▸ Excerpt provided
A structural equation model (SEM) is a modeling technique for explaining and testing hypotheses about complex relationships among variables (observed and unobserved) that make up a system or phenomenon. The models can cite their lineage back to psychometrics, econometrics, and biometrics, and are especially interesting for directly testing a complex hypothesis of interest in one go.

 

If you are new to SEM or to PROC CALIS, I suggest going back to read Part 1. It’s cool, I’ll wait until you come back.

 

In this post, you’ll learn to reframe regression models as path diagrams, and then add constraints to your working hypothesis or theory, going beyond what OLS regression can easily do. Finally, you will learn to use the PATH language in PROC CALIS to express a model as a set of graphical components that represent your new-and-improved theory specification.

 

A linear regression example

 

Let’s consider linear regression with one predictor:

 

01_CT_Screenshot-2023-11-30-132416.png

 

Select any image to see a larger version.
Mobile users: To view the images, select the "Full" version at the bottom of the page.

 

If you wanted to represent this in a picture, you could put each variable in a box, and use a single-headed arrow to show the predictive direction.

 

02_CT_Screenshot-2023-11-30-132434-300x59.png

 

Now, let’s make it a multiple regression, extending to 2 predictors:

 

03_CT_Screenshot-2023-11-30-132443-300x39.png

 

Expressing a regression model as a diagram

 

We can make our picture a little richer. Let’s represent the random error in the model as a circle pointing to the response, Y. We can also use a double-headed arrow to represent the error variance. For completeness, we’ll add double-headed arrows to represent the variance of the predictors, like this:

 

04_CT_Screenshot-2023-11-30-132457-300x172.png

 

That’s a diagram of a multiple linear regression with 2 predictors. Extending the example to a third predictor:

 

05_CT_Screenshot-2023-11-30-132506.png

 

Can you envision what this diagram will look like? Well, we can make the picture even more informative. In multiple linear regression, the predictors are often correlated (as you well know if you’re someone whose data suffers from collinearity!). This time, let’s show the covariances among the predictors on our diagram by adding some more double-headed arrows:

 

06_CT_Screenshot-2023-11-30-132519-300x250.png

 

Writing the code for linear regression

 

These simple examples are easily fitted with any linear regression software such as:

 

PROC REG;
	MODEL y = x1;
	MODEL y = x1 x2;
    MODEL y = x1 x2 x3;
RUN;

You can also specify these models in PROC CALIS. For example, here’s the code for the model with 3 predictors:

 

PROC CALIS;
        PATH y <=== X1 X2 X3;
        PATHDIAGRAM DIAGRAM = initial EXOGCOV USEERR;
RUN;

 

But there’s so much more that you can do with SEM and a regression model.

▸ Dataset content
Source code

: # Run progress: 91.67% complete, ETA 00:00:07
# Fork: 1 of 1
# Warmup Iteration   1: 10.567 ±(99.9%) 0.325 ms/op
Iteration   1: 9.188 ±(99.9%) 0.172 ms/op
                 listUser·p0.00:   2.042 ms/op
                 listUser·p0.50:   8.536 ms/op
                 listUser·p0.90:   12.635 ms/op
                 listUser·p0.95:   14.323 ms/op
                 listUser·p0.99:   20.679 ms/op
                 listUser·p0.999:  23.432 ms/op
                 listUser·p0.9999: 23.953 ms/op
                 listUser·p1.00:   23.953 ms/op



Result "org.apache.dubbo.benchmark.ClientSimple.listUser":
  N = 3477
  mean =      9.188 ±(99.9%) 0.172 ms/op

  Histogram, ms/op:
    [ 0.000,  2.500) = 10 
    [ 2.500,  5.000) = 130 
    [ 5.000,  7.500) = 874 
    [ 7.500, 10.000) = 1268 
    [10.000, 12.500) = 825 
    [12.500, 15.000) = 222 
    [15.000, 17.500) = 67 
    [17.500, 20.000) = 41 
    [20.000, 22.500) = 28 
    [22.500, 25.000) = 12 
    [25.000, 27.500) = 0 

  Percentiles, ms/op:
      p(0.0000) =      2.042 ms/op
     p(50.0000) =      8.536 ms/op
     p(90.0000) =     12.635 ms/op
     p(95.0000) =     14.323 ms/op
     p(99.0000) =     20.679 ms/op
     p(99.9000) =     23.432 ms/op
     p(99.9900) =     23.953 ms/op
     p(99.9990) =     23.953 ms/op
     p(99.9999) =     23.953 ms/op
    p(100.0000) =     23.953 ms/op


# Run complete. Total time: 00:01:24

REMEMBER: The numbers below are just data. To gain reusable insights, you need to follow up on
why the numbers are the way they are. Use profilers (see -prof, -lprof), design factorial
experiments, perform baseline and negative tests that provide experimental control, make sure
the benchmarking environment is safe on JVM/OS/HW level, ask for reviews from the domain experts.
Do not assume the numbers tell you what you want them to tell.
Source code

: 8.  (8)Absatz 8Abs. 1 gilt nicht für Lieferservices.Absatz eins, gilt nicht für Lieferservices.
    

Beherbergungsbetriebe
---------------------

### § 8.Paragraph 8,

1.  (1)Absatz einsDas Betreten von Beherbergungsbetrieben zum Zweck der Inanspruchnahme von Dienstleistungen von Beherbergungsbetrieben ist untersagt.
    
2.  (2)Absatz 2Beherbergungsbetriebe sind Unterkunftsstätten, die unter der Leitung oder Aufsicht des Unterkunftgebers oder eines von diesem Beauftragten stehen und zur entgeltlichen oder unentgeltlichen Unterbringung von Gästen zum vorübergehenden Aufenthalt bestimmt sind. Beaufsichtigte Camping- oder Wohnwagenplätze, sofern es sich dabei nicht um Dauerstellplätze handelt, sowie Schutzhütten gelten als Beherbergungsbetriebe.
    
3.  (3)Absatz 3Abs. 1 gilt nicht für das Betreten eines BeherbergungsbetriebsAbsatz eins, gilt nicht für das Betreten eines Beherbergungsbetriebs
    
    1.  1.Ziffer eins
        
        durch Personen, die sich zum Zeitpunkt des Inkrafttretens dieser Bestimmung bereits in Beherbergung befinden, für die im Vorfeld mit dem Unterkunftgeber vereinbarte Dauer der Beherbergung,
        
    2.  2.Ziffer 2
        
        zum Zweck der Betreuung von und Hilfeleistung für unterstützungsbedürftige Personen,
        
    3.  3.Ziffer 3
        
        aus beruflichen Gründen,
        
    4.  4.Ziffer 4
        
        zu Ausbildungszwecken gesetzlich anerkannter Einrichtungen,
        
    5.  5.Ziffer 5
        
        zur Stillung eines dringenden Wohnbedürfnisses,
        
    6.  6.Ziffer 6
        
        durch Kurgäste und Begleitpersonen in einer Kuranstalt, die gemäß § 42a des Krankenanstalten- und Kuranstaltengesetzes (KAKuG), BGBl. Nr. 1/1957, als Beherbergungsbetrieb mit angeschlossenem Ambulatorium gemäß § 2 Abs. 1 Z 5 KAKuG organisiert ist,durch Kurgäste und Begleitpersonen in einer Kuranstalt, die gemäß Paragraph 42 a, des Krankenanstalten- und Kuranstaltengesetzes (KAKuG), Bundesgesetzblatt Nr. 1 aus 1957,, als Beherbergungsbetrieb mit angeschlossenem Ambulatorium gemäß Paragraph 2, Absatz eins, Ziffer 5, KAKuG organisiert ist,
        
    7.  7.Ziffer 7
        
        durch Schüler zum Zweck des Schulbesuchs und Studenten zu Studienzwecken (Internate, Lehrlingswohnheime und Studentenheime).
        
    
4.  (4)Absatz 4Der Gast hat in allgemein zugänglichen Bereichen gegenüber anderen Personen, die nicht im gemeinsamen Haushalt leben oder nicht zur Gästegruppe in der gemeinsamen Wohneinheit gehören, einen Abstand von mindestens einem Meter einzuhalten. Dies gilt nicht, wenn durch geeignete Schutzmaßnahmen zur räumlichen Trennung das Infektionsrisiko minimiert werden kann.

▸ What to do
(1) Rewrite the passage of the excerpt on structural equation models starting with "Let’s consider linear" and going on through "of the page.", with "larger" replaced by "bigger".
(2) Extend the excerpt on structural equation models beyond its final sentence.

▸ Answers for this exercise
(1)
Let’s consider linear regression with one predictor:

 

01_CT_Screenshot-2023-11-30-132416.png

 

Select any image to see a bigger version.
Mobile users: To view the images, select the "Full" version at the bottom of the page.

(2)
 

Constraints on a regression model

 

Suppose, for the model above, you have a hypothesis that Y is predicted by all 3 variables, X1, X2, and X3, but X1 and X2 are, in theory, completely independent of X3. Regression will certainly let predictors be correlated or uncorrelated and the analysis isn’t bothered either way. But, if independence of the predictors is central to your theory, then you will want to specify a model with 2 constraints:

 

07_CT_Screenshot-2023-11-30-132532-300x254.png

 

See those zeroes on the left in the diagram? They represent constraints you place on the mathematical representation of your theory: that X1 and X2 are each uncorrelated with X3. Now you can test the hypothesis that this constrained model is a reasonably good fit to your data. To put it a little more accurately but more confusingly, you can test the hypothesis that the constrained model is not significantly different from the unconstrained covariance matrix of the variables.

 

SEM tests hypotheses by operating on a variance-covariance matrix of all the variables in the analysis. Every constraint you place on the model, such as structural zeroes, equality constraints, and others are putting fixed values in that variance-covariance matrix.

 

But first, let’s talk about information units.

 

In linear regression, the fundamental unit of information is a record (or row, case, observation) of the raw data set. This might be a patient, a customer, an account, a plant, etc. In SEM, however, the fundamental unit of information is a non-redundant element of the variance-covariance matrix of the data.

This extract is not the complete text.